• [Consegna 1]
Copia dal testo sull'approccio metodologico integrato il brano che comincia con "Infatti, il mio" e prosegue fino a "volta finita la psicoterapia.".
• [Consegna 2]
Rispondi brevemente, in base al testo sull'approccio metodologico integrato:
(a) Che cosa interessa principalmente a chi scrive, in quanto terapeuta?
(b) Oltre al superamento del malessere attuale, a che cosa mira il lavoro descritto?
(c) Nella metafora proposta, a che cosa equivale per alcune persone iniziare una psicoterapia?
• [Consegna 3]
Scrivi la parte successiva del testo sull'approccio metodologico umanistico integrato, partendo dopo la sua ultima frase.

APPROCCIO METODOLOGICO UMANISTICO INTEGRATO

Ho scelto di lavorare secondo un approccio metodologico integrato perché sono convinta che non esista un unico modello di riferimento adatto a tutte le persone: come terapeuta mi interessa principalmente chi ho davanti piuttosto che le etichette che si possono applicare al problema che mi sta portando.

Infatti, il mio lavoro ha come obiettivo non solo il superamento del malessere attuale, ma anche, e soprattutto, il potenziamento di risorse che potranno essere utilizzare una volta finita la psicoterapia.

Per usare una metafora, per alcune persone iniziare una psicoterapia sarà come apprendere una lingua straniera nuova, per altre come rinfrescare la conoscenza di una lingua già appresa ma poco esercitata. In ogni caso, si potrà continuare a parlare questa lingua anche una volta finita la psicoterapia: se dovessero ripresentarsi dei momenti di difficoltà, il percorso svolto renderà possibile affrontarli al meglio.

• [Dati]
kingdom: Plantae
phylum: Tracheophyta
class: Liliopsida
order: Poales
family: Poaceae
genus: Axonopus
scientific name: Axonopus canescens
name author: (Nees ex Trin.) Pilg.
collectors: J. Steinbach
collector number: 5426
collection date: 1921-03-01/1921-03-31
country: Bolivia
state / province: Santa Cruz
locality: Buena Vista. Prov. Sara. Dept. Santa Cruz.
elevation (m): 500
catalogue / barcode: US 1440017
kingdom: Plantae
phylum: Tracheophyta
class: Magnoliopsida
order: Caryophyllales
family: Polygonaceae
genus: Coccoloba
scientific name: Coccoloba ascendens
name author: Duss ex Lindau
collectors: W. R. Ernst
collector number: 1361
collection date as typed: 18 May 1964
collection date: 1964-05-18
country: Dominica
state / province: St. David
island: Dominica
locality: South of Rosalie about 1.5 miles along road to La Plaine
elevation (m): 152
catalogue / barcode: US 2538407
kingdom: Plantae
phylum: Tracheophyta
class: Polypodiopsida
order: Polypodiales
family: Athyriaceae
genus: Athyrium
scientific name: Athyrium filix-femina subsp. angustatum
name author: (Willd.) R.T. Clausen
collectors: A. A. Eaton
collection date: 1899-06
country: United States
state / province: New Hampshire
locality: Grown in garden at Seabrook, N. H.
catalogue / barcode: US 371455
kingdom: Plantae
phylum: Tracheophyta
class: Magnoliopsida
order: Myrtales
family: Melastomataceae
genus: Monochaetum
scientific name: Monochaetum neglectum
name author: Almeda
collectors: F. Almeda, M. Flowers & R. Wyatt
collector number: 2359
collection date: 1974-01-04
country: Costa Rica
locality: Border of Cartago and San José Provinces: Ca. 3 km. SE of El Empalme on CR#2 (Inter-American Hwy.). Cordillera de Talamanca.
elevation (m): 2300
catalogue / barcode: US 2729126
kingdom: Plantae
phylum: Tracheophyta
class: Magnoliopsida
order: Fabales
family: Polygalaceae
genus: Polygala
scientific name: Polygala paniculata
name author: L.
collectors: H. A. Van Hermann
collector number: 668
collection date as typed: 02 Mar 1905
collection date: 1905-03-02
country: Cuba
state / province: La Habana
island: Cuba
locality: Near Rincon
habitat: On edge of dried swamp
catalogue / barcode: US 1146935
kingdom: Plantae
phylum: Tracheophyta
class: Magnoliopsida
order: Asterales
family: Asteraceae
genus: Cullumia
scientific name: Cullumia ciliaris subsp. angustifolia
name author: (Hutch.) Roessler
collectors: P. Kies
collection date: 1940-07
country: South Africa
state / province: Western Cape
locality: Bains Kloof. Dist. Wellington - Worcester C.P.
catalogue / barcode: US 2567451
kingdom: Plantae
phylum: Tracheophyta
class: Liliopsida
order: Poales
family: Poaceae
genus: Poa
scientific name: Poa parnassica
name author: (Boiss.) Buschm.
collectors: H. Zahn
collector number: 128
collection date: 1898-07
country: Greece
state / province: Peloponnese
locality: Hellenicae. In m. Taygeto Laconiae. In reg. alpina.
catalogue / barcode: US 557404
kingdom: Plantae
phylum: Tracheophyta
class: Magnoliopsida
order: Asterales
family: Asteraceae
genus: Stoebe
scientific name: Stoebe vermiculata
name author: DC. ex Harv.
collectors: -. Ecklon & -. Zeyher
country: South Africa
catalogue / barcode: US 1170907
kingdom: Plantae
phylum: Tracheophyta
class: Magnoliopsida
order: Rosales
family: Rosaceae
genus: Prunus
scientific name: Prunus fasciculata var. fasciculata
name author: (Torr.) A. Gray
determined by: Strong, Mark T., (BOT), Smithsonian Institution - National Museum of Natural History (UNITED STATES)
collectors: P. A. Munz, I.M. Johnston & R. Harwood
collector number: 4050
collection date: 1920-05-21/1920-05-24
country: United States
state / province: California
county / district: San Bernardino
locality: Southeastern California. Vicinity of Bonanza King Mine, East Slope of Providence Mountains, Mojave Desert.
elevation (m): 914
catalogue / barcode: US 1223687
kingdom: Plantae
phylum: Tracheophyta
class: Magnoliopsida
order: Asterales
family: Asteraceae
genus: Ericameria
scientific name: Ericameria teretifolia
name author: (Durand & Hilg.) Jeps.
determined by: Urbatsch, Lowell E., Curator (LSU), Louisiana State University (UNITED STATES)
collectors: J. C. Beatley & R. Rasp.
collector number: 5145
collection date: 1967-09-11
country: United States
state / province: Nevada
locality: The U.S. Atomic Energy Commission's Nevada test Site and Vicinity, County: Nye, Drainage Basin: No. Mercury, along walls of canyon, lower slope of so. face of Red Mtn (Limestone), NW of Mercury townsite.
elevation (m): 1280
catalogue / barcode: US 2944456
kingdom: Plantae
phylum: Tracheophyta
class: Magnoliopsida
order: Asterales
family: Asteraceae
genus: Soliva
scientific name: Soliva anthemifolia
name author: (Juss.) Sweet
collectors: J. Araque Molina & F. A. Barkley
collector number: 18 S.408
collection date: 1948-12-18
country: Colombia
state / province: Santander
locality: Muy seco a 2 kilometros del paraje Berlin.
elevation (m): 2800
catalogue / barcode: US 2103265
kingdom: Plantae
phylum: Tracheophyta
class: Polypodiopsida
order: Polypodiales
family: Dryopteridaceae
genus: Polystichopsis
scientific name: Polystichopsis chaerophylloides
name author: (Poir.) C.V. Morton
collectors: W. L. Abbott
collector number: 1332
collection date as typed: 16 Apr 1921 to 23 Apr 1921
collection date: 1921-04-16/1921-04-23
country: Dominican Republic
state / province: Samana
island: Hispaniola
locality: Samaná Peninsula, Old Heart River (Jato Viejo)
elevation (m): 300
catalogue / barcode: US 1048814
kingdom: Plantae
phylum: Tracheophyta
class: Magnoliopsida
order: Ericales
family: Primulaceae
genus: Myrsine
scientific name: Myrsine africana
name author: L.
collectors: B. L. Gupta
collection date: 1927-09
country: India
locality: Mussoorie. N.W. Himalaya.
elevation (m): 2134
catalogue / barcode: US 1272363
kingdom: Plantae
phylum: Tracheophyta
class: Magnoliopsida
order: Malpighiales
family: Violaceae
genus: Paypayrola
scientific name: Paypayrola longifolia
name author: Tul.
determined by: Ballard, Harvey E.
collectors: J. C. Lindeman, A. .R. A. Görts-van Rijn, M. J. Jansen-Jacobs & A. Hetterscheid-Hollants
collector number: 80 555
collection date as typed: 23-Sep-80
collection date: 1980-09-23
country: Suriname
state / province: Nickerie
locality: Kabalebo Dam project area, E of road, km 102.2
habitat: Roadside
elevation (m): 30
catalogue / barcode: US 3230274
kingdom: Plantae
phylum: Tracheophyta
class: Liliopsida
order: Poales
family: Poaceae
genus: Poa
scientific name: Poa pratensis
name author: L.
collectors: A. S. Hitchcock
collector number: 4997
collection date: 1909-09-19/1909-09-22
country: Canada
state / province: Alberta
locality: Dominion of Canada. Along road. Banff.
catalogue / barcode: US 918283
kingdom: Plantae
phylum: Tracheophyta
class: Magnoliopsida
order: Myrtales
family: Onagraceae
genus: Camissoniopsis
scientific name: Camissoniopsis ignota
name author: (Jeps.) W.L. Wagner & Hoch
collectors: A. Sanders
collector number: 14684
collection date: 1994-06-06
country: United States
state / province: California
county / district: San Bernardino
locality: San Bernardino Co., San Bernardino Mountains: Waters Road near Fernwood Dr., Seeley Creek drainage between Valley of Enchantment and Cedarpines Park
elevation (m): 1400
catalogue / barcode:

• [Risultato atteso 1]
Infatti, il mio lavoro ha come obiettivo non solo il superamento del malessere attuale, ma anche, e soprattutto, il potenziamento di risorse che potranno essere utilizzare una volta finita la psicoterapia.

• [Risultato atteso 2]
(a) La persona che ha davanti, più delle etichette applicabili al problema che porta.
(b) Al potenziamento di risorse utilizzabili una volta finita la psicoterapia.
(c) Ad apprendere una lingua straniera nuova.

• [Risultato atteso 3]
La terapia rappresenta, infatti, una parentesi nella vita di una persona e quindi, proprio per questa sua connotazione temporanea, deve mirare a riempire la sua “cassetta degli attrezzi” col maggior numero possibile di strumenti, che potranno essere utili anche in seguito.

La conoscenza di sé è, per me, il più importante di questi strumenti, e serve a trovare risposte a domande come: «Perché continuo a ripetere sempre gli stessi comportamenti? Perché mi ritrovo a vivere situazioni simili tra loro e che mi rendono infelice?».

La decisione d'intraprendere un percorso psicoterapeutico è un gesto di grande responsabilità individuale perché indica il desiderio di non voltarsi le spalle ma, al contrario, di avvicinarsi, attraverso il racconto di sé, alla parte più autentica del proprio essere. 

Si tratta di una ricerca di senso attraverso la narrazione e la condivisione di eventi conosciuti ma che, ciononostante, a volte appaiono scollegati tra loro. È un andare in cerca del proprio passato trovandolo nei ricordi, carichi di bagagli di significato.
 

Che cosa accade, ad esempio, quando si crea un blocco e la persona non riesce più a prendere decisioni, a cambiare e andare avanti nella propria vita? Il malessere che ne deriva rappresenta non tanto il problema in sé, quanto piuttosto la voce del disagio in atto.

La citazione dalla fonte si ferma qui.